Edoxaban following danaparoid sodium is an effective anticoagulant and could be potentially considered as one of the treatment options for PVT in cirrhotic patients.
比较依度沙班和华法林在肝硬化患者中治疗达那肝素钠治疗后门静脉血栓形成(PVT)的疗效和安全性。
本回顾性队列研究纳入了50例最初接受达那肝素钠治疗2周的肝硬化合并PVT患者。随后治疗改为依度沙班(n = 20)或华法林(n = 30)。我们比较了依度沙班和华法林长达6个月的疗效和安全性。在治疗前、2周时以及1、3和6个月时通过动态计算机断层扫描测量PVT体积。

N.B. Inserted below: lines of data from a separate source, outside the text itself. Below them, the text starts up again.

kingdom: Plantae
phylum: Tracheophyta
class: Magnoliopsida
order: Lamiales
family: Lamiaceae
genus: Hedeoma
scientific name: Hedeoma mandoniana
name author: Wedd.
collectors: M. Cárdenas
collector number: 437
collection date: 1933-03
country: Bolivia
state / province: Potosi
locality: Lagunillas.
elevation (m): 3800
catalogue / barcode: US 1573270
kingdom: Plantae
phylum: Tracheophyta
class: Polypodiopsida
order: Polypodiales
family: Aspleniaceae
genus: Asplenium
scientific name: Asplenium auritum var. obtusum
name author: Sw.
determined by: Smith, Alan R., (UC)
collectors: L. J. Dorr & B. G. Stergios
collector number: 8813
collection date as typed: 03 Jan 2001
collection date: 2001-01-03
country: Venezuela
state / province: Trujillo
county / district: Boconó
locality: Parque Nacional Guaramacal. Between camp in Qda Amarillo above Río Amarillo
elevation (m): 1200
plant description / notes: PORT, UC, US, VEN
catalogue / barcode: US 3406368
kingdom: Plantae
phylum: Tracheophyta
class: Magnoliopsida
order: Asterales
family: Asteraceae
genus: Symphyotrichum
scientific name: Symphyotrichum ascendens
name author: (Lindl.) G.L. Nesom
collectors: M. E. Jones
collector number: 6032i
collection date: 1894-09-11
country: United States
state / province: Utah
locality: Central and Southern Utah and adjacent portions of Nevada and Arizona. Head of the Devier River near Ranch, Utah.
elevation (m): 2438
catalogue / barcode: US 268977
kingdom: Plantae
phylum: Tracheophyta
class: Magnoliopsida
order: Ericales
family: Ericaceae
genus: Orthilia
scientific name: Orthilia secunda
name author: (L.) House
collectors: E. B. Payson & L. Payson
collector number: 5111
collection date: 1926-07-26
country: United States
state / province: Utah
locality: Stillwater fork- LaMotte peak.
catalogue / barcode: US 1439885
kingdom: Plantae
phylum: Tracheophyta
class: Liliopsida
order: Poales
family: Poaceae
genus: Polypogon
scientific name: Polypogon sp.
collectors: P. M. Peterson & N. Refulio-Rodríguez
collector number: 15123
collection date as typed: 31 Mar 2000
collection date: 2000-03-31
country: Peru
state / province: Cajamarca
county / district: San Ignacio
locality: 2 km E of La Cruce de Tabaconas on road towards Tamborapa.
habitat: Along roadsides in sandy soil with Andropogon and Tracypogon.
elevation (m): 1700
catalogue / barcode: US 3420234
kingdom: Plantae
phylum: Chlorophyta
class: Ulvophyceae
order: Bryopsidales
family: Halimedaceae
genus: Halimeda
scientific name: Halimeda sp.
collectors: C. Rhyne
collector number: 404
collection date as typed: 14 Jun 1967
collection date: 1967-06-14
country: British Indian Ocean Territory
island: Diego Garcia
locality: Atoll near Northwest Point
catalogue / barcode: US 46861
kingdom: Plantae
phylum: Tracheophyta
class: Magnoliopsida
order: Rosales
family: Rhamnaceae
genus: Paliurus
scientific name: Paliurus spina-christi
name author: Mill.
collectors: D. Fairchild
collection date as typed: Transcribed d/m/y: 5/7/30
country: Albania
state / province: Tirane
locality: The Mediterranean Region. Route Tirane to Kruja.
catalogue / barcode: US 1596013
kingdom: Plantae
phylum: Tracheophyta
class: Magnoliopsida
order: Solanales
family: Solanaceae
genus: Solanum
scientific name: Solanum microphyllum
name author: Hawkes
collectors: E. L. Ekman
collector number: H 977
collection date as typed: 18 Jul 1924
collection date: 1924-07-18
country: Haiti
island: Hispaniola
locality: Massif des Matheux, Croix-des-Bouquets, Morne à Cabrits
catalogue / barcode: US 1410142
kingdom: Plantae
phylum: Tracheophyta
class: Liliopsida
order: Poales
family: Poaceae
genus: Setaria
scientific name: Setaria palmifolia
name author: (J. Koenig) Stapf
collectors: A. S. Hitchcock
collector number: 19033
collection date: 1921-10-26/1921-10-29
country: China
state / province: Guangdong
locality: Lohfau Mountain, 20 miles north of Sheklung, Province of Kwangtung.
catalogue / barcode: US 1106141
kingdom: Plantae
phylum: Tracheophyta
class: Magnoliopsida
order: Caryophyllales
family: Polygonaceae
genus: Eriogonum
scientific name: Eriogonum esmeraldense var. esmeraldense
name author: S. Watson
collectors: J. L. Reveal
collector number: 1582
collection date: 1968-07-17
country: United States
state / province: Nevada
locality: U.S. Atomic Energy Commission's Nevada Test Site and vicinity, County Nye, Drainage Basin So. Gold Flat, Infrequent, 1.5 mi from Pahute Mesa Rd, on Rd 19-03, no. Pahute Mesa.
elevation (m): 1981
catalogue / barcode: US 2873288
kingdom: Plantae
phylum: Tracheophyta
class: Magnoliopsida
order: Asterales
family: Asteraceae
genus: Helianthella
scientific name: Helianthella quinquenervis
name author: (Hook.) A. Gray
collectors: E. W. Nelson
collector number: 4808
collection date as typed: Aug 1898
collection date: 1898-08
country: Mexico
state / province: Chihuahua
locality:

两组患者的临床特征无显著差异。依度沙班治疗使PVT体积从2周时的1.42 cm降至6个月时的0.42 cm,并在达那肝素钠治疗6个月后预防了PVT的加重(P = 0.016)。相比之下,尽管57%的患者国际标准化比值得到控制,但华法林治疗导致PVT体积从2周时的1.73 cm增加至6个月时的2.85 cm(P = 0.005)。多因素回归分析确定依度沙班治疗是6个月时PVT缩小的唯一显著且独立的决定因素(P = 0.0014,风险比6.400)。依度沙班组20例患者中有3例(15%)发生了具有临床意义的胃肠道出血,华法林组30例患者中有2例(7%)发生了胃肠道出血(P = 0.335)。
达那肝素钠后使用依度沙班是一种有效的抗凝剂,可被视为肝硬化患者PVT的治疗选择之一。